It might be the only congressional debate the Third District gets, and the Chamber of Commerce crowd was going to make the most of it.
They booed, they hissed, they cheered and they generally flouted the multipoint code of conduct the TwinWest Chamber of Commerce had optimistically posted on every table before the $60-a-plate debate Tuesday between Republican incumbent U.S. Rep. Erik Paulsen and Democratic challenger Dean Phillips.
But for Paul Alan Fogelberg, one of 256 people who snagged a ticket to the debate, the choice before him was deathly serious, and neither candidate told him what he was hoping to hear.
In the space of a single short debate, no candidate really could.
"I have a terminal illness," said Fogelberg, who's met with both candidates to urge more research funding for pulmonary fibrosis, the rare, chronic and progressive lung disease from which he suffers. "My health care costs are through the roof. And neither one of them said anything to me about how they're going to address my ability to pay my doctors next month. In this kind of a forum, there's too many one-liners and platitudes."
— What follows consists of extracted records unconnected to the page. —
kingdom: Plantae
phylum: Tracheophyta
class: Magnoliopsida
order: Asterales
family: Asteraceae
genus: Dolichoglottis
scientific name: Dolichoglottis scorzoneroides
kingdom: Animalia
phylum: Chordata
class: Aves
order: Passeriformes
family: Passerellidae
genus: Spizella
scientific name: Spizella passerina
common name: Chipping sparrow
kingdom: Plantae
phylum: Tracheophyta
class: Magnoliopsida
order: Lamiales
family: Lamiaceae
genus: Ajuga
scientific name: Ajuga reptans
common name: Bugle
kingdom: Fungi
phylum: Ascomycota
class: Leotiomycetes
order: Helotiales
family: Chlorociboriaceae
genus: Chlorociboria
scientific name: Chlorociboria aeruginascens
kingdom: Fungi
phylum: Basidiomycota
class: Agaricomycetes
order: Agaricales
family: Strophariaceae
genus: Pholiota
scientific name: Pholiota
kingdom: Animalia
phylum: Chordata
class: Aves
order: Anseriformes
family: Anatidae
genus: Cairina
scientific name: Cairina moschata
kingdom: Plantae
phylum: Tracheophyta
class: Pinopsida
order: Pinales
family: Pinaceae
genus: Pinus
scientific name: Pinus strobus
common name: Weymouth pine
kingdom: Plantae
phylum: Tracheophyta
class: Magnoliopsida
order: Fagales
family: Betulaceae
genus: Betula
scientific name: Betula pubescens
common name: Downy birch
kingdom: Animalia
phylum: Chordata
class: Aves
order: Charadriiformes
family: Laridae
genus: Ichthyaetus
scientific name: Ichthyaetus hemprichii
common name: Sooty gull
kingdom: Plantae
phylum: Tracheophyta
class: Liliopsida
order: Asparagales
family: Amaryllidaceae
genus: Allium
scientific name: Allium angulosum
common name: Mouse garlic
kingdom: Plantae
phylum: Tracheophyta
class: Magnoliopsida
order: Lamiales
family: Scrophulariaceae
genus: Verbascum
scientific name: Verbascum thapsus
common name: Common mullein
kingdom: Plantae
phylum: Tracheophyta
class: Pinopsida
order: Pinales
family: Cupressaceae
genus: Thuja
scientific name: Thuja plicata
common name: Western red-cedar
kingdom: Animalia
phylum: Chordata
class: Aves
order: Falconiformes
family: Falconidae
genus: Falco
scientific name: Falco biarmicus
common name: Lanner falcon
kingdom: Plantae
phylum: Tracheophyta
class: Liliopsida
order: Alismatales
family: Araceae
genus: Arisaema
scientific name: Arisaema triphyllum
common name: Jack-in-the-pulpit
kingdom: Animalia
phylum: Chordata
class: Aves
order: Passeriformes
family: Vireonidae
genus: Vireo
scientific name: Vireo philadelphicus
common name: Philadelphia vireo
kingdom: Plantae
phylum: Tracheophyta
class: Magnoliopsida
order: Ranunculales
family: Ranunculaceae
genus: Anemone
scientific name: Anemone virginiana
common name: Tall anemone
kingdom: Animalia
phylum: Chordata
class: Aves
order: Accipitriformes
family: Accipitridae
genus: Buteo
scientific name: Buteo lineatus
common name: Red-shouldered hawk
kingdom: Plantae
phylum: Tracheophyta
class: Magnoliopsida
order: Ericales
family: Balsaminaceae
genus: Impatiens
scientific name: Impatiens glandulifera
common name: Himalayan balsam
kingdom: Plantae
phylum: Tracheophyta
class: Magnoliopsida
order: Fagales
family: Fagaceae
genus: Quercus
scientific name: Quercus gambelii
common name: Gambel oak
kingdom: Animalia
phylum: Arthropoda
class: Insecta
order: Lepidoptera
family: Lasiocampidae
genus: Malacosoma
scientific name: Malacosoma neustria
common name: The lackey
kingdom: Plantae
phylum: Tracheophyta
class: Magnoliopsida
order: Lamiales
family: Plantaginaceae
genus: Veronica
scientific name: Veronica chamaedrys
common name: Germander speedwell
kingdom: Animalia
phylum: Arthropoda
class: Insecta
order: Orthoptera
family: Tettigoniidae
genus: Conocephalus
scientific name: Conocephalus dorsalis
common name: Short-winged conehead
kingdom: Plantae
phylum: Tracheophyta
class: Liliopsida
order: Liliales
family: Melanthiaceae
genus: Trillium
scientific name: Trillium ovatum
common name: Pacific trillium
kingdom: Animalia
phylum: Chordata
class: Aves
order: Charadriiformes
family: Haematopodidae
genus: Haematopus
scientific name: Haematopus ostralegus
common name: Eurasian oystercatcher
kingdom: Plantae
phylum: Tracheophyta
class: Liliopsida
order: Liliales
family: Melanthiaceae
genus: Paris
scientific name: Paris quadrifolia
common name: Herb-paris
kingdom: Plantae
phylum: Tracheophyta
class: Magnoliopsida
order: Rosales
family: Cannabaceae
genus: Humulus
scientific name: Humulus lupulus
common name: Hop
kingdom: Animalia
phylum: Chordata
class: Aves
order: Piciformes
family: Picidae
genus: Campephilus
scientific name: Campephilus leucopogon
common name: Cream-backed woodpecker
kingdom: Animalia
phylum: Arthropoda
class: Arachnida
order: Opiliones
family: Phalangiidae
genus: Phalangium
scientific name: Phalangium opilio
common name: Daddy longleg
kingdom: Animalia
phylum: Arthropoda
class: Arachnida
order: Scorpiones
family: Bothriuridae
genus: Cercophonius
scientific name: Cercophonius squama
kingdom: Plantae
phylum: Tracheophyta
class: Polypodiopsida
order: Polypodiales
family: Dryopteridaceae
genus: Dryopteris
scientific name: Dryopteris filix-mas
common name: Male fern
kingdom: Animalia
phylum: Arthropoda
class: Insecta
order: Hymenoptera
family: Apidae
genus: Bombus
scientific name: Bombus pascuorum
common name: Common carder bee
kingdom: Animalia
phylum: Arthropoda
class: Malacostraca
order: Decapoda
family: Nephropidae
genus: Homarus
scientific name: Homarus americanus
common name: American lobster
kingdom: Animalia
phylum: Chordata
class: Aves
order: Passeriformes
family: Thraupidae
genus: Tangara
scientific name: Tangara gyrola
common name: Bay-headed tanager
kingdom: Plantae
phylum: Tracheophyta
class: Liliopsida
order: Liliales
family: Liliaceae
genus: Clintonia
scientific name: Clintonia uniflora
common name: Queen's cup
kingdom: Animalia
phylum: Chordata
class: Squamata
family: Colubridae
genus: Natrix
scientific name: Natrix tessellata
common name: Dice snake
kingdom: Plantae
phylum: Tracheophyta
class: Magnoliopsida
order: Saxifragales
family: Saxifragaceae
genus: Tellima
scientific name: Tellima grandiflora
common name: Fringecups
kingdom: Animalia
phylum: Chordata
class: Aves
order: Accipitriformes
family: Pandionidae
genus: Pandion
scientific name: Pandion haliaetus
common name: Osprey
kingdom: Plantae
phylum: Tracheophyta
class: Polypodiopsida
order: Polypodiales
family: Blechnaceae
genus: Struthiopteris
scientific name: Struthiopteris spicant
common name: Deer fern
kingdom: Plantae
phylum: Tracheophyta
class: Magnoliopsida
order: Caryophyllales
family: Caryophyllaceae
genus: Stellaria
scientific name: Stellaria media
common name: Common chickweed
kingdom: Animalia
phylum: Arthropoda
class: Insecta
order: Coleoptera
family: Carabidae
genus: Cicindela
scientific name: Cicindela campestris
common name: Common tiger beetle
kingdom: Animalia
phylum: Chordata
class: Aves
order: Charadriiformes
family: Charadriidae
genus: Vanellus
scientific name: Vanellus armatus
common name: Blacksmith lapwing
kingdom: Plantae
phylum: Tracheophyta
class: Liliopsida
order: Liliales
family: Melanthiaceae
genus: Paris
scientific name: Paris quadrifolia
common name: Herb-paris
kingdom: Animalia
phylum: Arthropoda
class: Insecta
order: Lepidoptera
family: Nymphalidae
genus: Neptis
If there's another debate — and both candidates now say they're willing to go a few more rounds — maybe there will be time to talk about health care policy in depth, or immigration policy, or jobs. Who knows, the audience might get to ask a few questions of their own.
But when the sun rose on Tuesday, most in the district thought this debate was the only one they were going to get — and it wasn't even being held in the Third District. The TwinWest Chamber of Commerce hosts a candidate debate every election year, and charges nonmembers the $60 a head for lunch and a show.
This year, 60 of the heads in the audience got in free thanks to Michael Sweeney, a businessman, TwinWest chamber member and past president of Steinway Musical Instruments. He bought dozens of tickets for the event and offered them up for free, first-come, first-serve, online.